» Work to be completed
Turn every line of text in the data below into a numbered list, leaving out any blank lines.

○ ○ ○ ○

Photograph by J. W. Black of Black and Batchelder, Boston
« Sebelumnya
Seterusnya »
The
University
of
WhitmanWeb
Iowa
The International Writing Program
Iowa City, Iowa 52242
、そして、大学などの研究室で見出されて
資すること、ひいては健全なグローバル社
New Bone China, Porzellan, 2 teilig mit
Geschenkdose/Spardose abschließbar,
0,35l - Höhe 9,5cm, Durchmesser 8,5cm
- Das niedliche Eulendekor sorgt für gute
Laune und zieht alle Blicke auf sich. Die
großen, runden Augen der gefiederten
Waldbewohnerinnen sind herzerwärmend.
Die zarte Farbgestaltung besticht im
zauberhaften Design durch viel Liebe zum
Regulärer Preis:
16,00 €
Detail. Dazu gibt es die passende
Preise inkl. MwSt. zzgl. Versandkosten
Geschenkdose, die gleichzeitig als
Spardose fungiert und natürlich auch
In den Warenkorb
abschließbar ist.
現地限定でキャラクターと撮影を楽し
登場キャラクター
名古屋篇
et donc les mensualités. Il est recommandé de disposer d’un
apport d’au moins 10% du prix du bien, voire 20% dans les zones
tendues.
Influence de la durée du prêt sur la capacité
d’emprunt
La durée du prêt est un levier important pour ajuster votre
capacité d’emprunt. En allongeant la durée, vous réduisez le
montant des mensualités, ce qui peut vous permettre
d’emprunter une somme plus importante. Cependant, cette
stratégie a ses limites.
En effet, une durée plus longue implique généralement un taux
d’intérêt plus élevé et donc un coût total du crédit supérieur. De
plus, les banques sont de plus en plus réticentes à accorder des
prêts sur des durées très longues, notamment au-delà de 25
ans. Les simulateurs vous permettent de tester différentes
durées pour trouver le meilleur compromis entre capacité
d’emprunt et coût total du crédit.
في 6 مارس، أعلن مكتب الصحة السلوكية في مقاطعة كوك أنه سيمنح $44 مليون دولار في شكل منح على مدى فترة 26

○ ○ ○ ○

» Written response
1. Photograph by J. W. Black of Black and Batchelder, Boston
2. « Sebelumnya
3. Seterusnya »
4. The
5. University
6. of
7. WhitmanWeb
8. Iowa
9. The International Writing Program
10. Iowa City, Iowa 52242
11. 、そして、大学などの研究室で見出されて
12. 資すること、ひいては健全なグローバル社
13. New Bone China, Porzellan, 2 teilig mit
14. Geschenkdose/Spardose abschließbar,
15. 0,35l - Höhe 9,5cm, Durchmesser 8,5cm
16. - Das niedliche Eulendekor sorgt für gute
17. Laune und zieht alle Blicke auf sich. Die
18. großen, runden Augen der gefiederten
19. Waldbewohnerinnen sind herzerwärmend.
20. Die zarte Farbgestaltung besticht im
21. zauberhaften Design durch viel Liebe zum
22. Regulärer Preis:
23. 16,00 €
24. Detail. Dazu gibt es die passende
25. Preise inkl. MwSt. zzgl. Versandkosten
26. Geschenkdose, die gleichzeitig als
27. Spardose fungiert und natürlich auch
28. In den Warenkorb
29. abschließbar ist.
30. 現地限定でキャラクターと撮影を楽し
31. 登場キャラクター
32. 名古屋篇
33. et donc les mensualités. Il est recommandé de disposer d’un
34. apport d’au moins 10% du prix du bien, voire 20% dans les zones
35. tendues.
36. Influence de la durée du prêt sur la capacité
37. d’emprunt
38. La durée du prêt est un levier important pour ajuster votre
39. capacité d’emprunt. En allongeant la durée, vous réduisez le
40. montant des mensualités, ce qui peut vous permettre
41. d’emprunter une somme plus importante. Cependant, cette
42. stratégie a ses limites.
43. En effet, une durée plus longue implique généralement un taux
44. d’intérêt plus élevé et donc un coût total du crédit supérieur. De
45. plus, les banques sont de plus en plus réticentes à accorder des
46. prêts sur des durées très longues, notamment au-delà de 25
47. ans. Les simulateurs vous permettent de tester différentes
48. durées pour trouver le meilleur compromis entre capacité
49. d’emprunt et coût total du crédit.
50. في 6 مارس، أعلن مكتب الصحة السلوكية في مقاطعة كوك أنه سيمنح $44 مليون دولار في شكل منح على مدى فترة 26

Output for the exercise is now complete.